**Work order**
Return the data verbatim, from its first line through the line containing "Formalités Entrée", including both of those lines.
•••••
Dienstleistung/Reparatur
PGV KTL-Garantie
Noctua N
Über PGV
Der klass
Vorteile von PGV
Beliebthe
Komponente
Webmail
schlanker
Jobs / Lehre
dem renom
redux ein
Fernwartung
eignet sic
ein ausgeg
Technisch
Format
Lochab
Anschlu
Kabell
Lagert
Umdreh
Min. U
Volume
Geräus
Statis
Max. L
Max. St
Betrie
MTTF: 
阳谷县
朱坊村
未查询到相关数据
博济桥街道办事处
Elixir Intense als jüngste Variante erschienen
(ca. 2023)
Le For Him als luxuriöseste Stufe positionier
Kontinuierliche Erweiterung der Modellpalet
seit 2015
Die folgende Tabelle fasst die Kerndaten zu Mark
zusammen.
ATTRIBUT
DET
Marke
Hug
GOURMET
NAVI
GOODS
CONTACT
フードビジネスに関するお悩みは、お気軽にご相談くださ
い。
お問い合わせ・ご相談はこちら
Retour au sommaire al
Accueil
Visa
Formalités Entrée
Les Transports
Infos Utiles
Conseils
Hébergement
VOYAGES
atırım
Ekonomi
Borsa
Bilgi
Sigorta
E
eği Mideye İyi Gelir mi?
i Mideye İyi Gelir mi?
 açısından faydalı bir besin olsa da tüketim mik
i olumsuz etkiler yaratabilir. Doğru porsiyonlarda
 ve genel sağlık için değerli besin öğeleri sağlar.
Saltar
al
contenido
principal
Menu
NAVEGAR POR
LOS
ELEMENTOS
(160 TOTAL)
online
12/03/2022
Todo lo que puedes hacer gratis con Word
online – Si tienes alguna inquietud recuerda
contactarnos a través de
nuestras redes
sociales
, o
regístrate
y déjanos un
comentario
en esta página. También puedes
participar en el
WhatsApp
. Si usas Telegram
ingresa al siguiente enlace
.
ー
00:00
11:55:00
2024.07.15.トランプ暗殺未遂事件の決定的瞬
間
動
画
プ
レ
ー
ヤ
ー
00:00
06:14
•••••
**Answer space**
Dienstleistung/Reparatur
PGV KTL-Garantie
Noctua N
Über PGV
Der klass
Vorteile von PGV
Beliebthe
Komponente
Webmail
schlanker
Jobs / Lehre
dem renom
redux ein
Fernwartung
eignet sic
ein ausgeg
Technisch
Format
Lochab
Anschlu
Kabell
Lagert
Umdreh
Min. U
Volume
Geräus
Statis
Max. L
Max. St
Betrie
MTTF: 
阳谷县
朱坊村
未查询到相关数据
博济桥街道办事处
Elixir Intense als jüngste Variante erschienen
(ca. 2023)
Le For Him als luxuriöseste Stufe positionier
Kontinuierliche Erweiterung der Modellpalet
seit 2015
Die folgende Tabelle fasst die Kerndaten zu Mark
zusammen.
ATTRIBUT
DET
Marke
Hug
GOURMET
NAVI
GOODS
CONTACT
フードビジネスに関するお悩みは、お気軽にご相談くださ
い。
お問い合わせ・ご相談はこちら
Retour au sommaire al
Accueil
Visa
Formalités Entrée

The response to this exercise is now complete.